Countif across 2 tables with multiple columns

Hello all,

I’m new here in the KNIME community and am trying my hand at gradually replacing Excel with KNIME. If this question is misplaced here, I apologize.

I find after days of research and thinking unfortunately no solution to a COUNTIF function over multiple columns or tables. Groupby or join alone have not helped me.

Here’s what I’m trying to do:

Table 1 (all words from table 2).

ID, Word
Flower
Windshield
Pear
Road
Tire
Grass
Cow
Gear
Plants
Animals

Table 2 (words themed; row 1 = topic)
There can be thousands of topics here!

nature,car
flower,windshield
Pear,road
Grass,tire
cow,gear
Plants,
Animals,

Now I would like to create the following table, which I would solve in Excel with Countif:

Table 3
ID, Word,Nature,Car
flower,1,0
windshield,0,1
Pear,1,0
road,0,1
Tire,0,1
Grass,1,0
Cow,1,0
Gear,0,1
Plants,1,0
Animals,1,0

Maybe the background will help a bit too, as this looks a bit abstract. I have a table with a good 10,000 entries (trainig data). In this table there are two columns

  1. Texts
  2. classification
    The whole texts were once divided by hand into 9 classes. The texts are all of different length and very different. In principle I would like to train an algorithm on the basis of the appearing words that this makes the classification.

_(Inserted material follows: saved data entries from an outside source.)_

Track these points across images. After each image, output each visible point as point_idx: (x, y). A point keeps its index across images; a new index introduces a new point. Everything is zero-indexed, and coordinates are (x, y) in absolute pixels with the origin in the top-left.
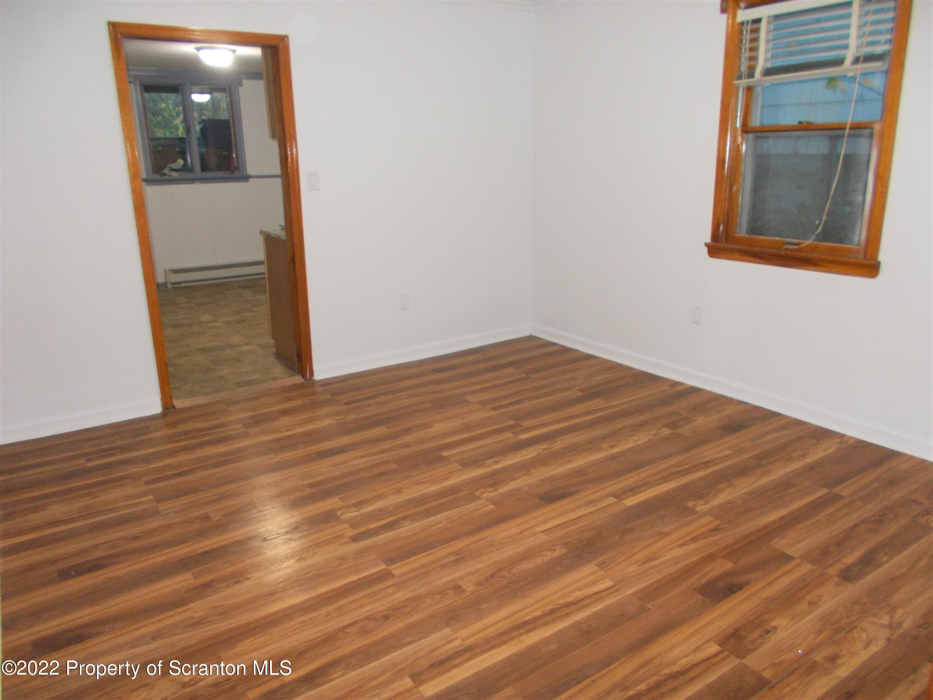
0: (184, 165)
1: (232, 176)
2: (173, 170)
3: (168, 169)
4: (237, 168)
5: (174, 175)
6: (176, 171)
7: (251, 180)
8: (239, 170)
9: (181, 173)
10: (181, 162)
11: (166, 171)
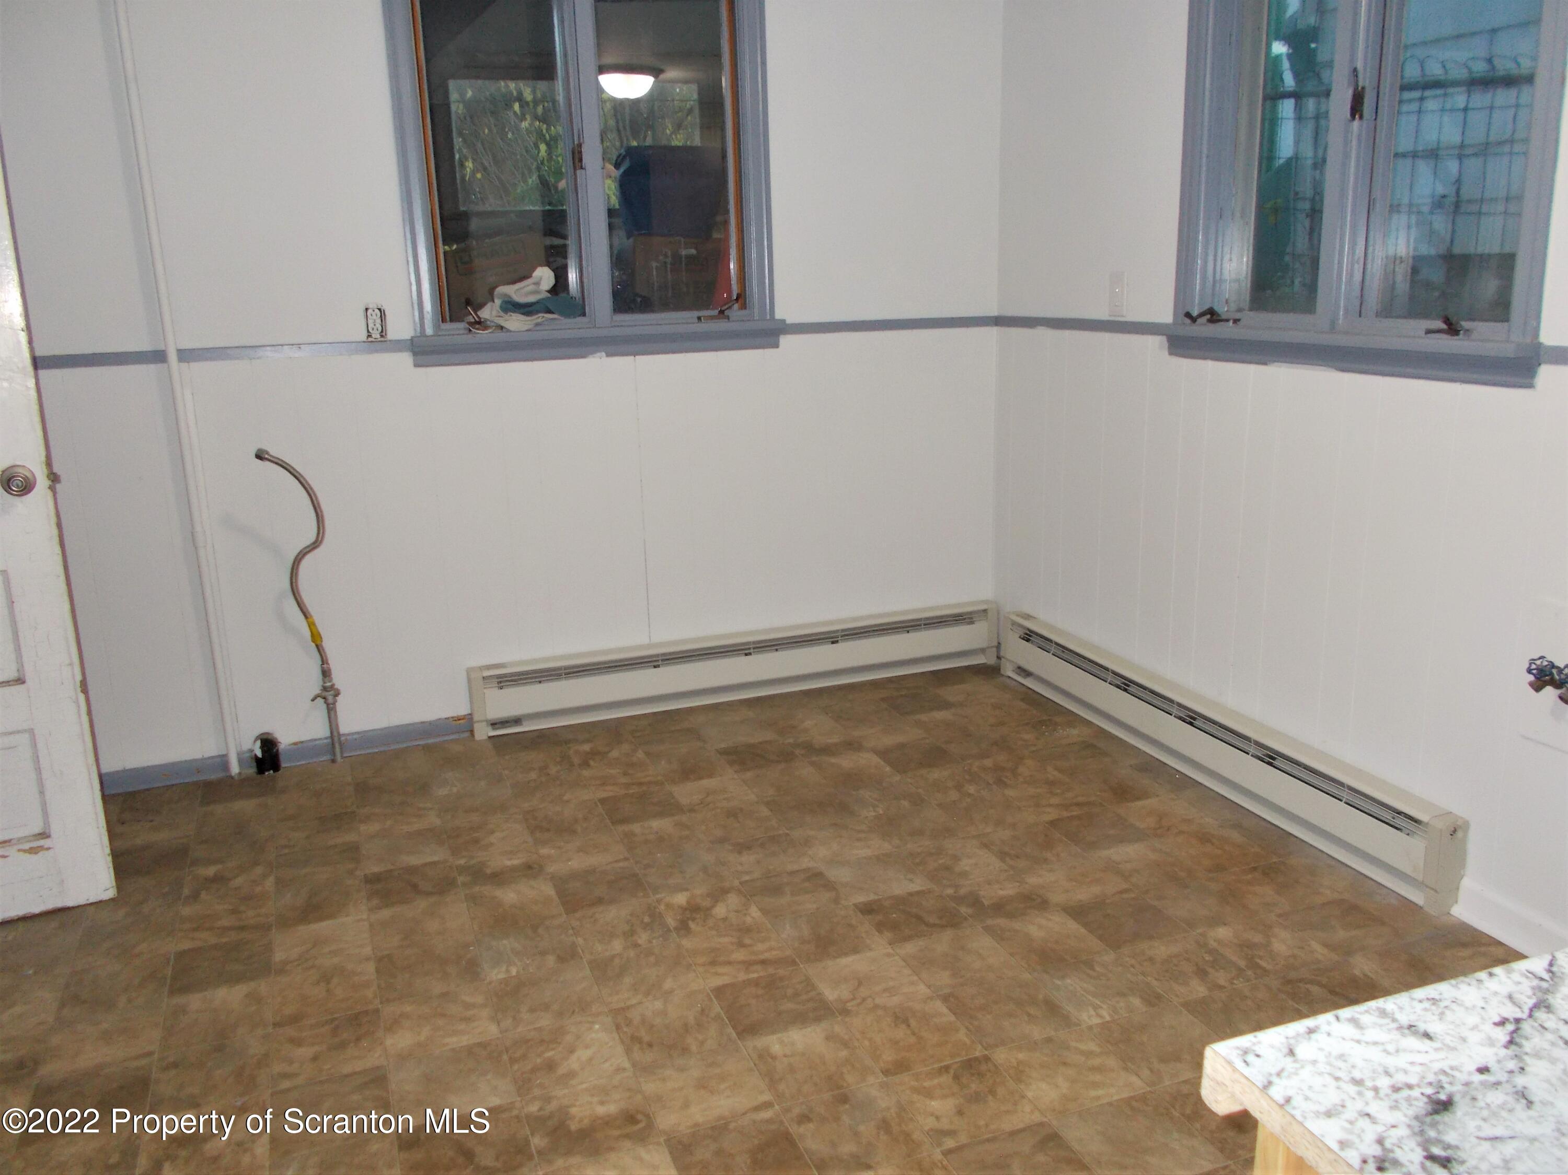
0: (554, 290)
1: (721, 326)
2: (511, 306)
3: (498, 302)
4: (742, 299)
5: (516, 323)
6: (526, 309)
7: (786, 341)
8: (744, 307)
9: (540, 317)
10: (544, 276)
11: (486, 313)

For this I thought to write all words in own columns (for each entry). This would correspond then transposed the table 2 described above. Subsequently, I have created a table that contains all words, this corresponds to table 1. Now I hope that I can build a basis for a ML algorithm with the creation of table 3.

Hello @Sebastian_hro ,

have a look at this workflow:

Hope it solves your problem!

Have a nice day,
Raffaello
LinkedIn

3 Likes

Hi Raffaello,

thank you very much for your response!

The challenge for me, however, is that Table 2 can also have 10,000 columns. Accordingly, I would then need 10,000 joiner nodes.

I have also tried the whole thing with a loop, but it does not want to succeed.

I am therefore looking for a solution that reacts more flexibly to the number of columns in Table 2.

With “10k entries” I thought you meant 10k rows D:

I’ll come back to you with a solution :slight_smile:

RB

@Sebastian_hro have a look at the same link above, I have added a new workflow.
This time you can make it work with multiple columns in table 2.

RB

3 Likes

Hello @Sebastian_hro ,

here is another way to solve the task.


countif_example.knwf (17.6 KB)

Can you give it a try?
If you do not need the ID from the first table, you could also consider using the Reference Row Filter instead of the Joiner to limit the Words to those available in the first table.

Cheers,
nan

@lelloba was faster. Nice workflow.

4 Likes

Hi @lelloba and @nan,

thank you so much!!!

Both workflows work perfectly. It took me 3 full days and you solve it within minutes :blush:

1 Like

Hi @Sebastian_hro

I’ve seen that @lelloba and @nan have already provided you with answers but I’d started working on this, so thought I’d finish and post anyway :slight_smile:

If you already have table 2, then I believe you can do this without needing to use table 1, by doing a series of Pivoting, Unpivoting and Transposing

Here is my workflow on the hub:

Best wishes
Heather

4 Likes

Hi @HeatherPikairos,

also a big thank you to you!

After trying the solution of @nan I realised the same. Now I am doing an Unpivoting → Pivoting → Missing Value → Transpose and it works just fine.

Your solution is great as well =)

2 Likes

That’s great :slight_smile: I’m glad you’ve got it working!

1 Like